Padre amado, hay días en los que me siento fuerte, invencible incluso. Días en los que todo parece ir tan bien que, sin darme cuenta, empiezo a confiar más en mí que en Ti. Me digo a mí mismo que estoy firme, que ya superé ciertas batallas, que “eso a mí no me pasaría”. Y en medio de esa seguridad aparente, dejo de vigilar, dejo de orar como antes, dejo de buscarte con la misma intensidad.
Pero tú, Señor, que conoces mi corazón mejor que nadie, sabes lo fácil que es tropezar cuando uno cree estar firme. Sabes que, en el fondo, sigo siendo tan humano como siempre. Que basta un mal pensamiento, una palabra mal dicha, un instante de orgullo o descuido, para que mi alma se resbale.
Hoy me acerco a ti con sinceridad, sin máscaras.
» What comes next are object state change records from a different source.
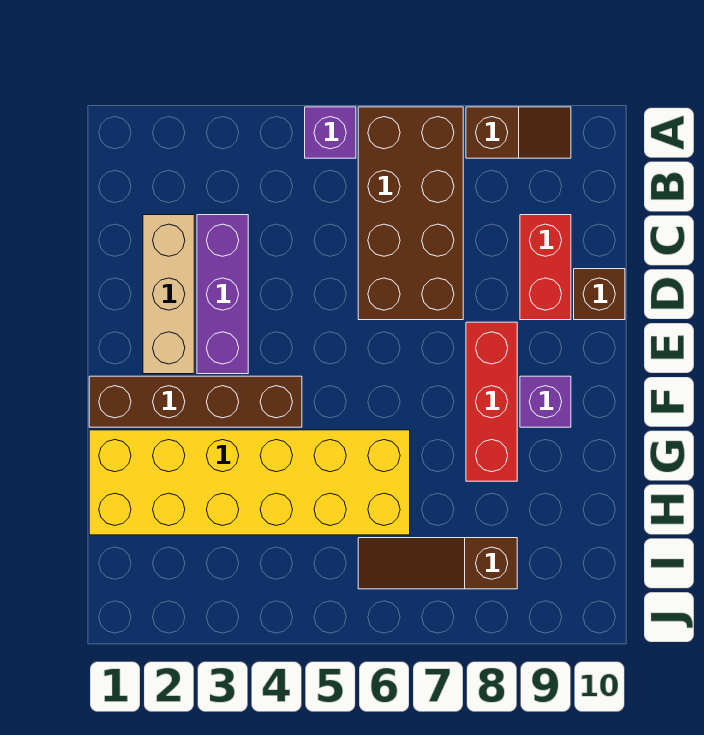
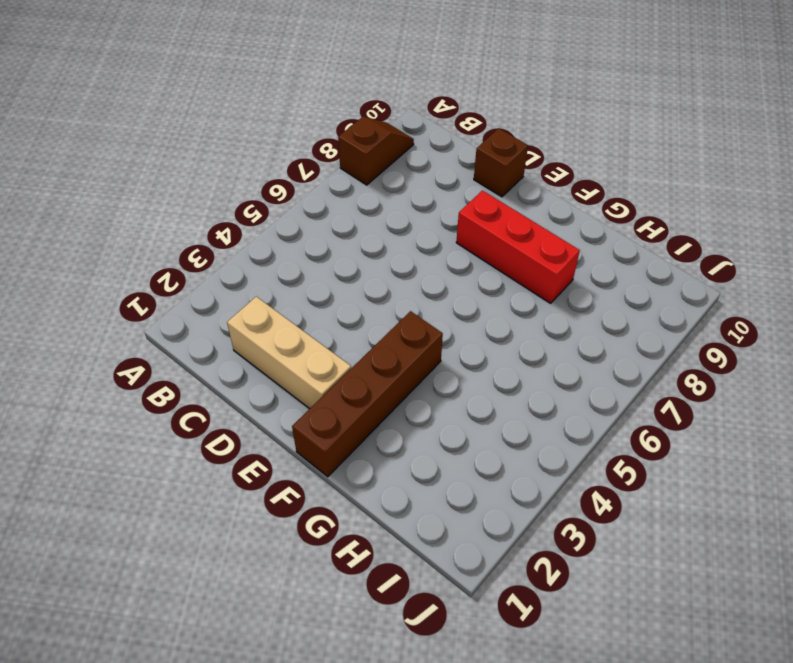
none -> purple 1x1 brick [305,107,356,158]
none -> brown 2x4 brick [358,107,463,320]
none -> purple 1x3 brick [197,215,248,374]

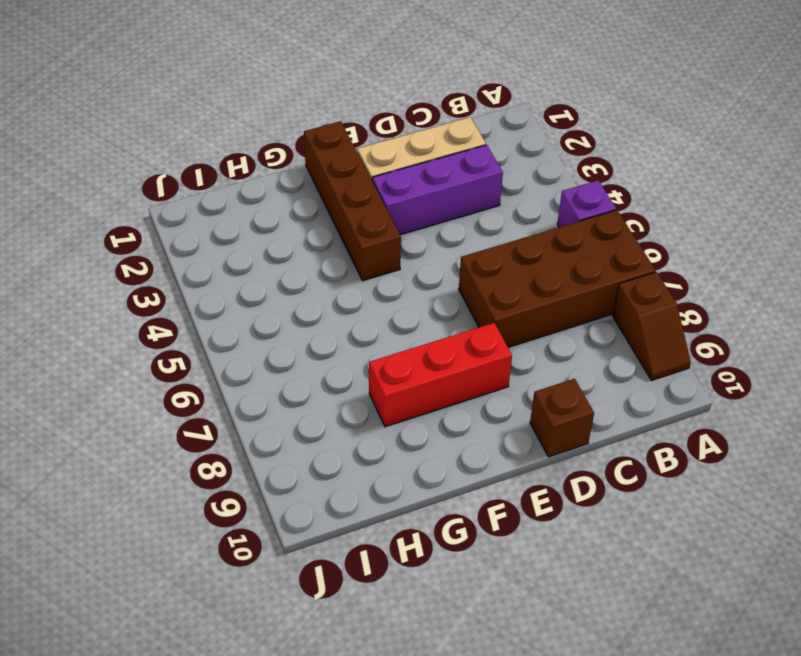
none -> red 1x2 brick [520,215,571,320]
none -> purple 1x1 brick [520,376,571,427]
none -> yellow 2x6 brick [89,430,410,535]

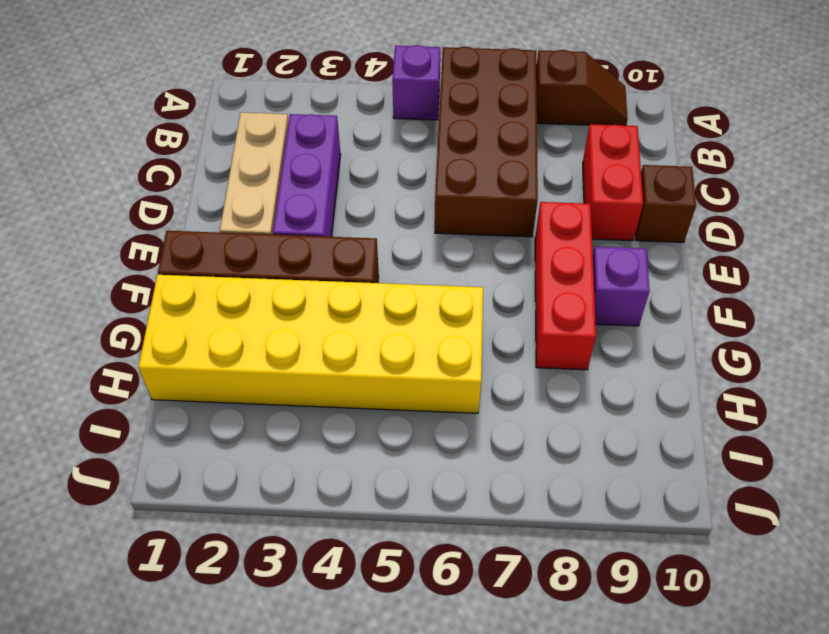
none -> brown 1x3 slope [358,538,517,589]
No para aparentar que lo tengo todo bajo control, sino para decirte que te necesito. Te necesito en mis decisiones, en mis emociones, en mis reacciones. Te necesito en lo que digo, en lo que pienso, en lo que callo. Ayúdame a no confiar tanto en mi capacidad de “mantenerme firme”, sino en tu poder para sostenerme.
Enséñame a vivir alerta, pero no con miedo. A ser humilde, sin sentirme débil. A caminar confiado, pero nunca confiado en mí mismo. Enséñame a reconocer cada advertencia que pones en el camino y a escuchar con atención cuando tu Espíritu me susurra: “ten cuidado, no estás solo, pero tampoco eres invencible”.
Y si en algún momento caigo, que no me gane la culpa ni el orgullo. Que corra hacia ti con lágrimas sinceras y el corazón abierto. Que me levante no por mi fuerza, sino por tu misericordia. Porque tu gracia no se agota, y tus brazos siguen ahí, extendidos para los que reconocen que aún te necesitan.
Gracias por tu paciencia. Gracias por amarme incluso cuando olvido que soy polvo. Gracias por recordarme, una y otra vez, que estar firme no es cuestión de perfección, sino de comunión contigo.
Hoy, Señor, camino tomado de tu mano. Con los ojos abiertos, con el alma despierta, y con la fe puesta no en mí… sino en Ti.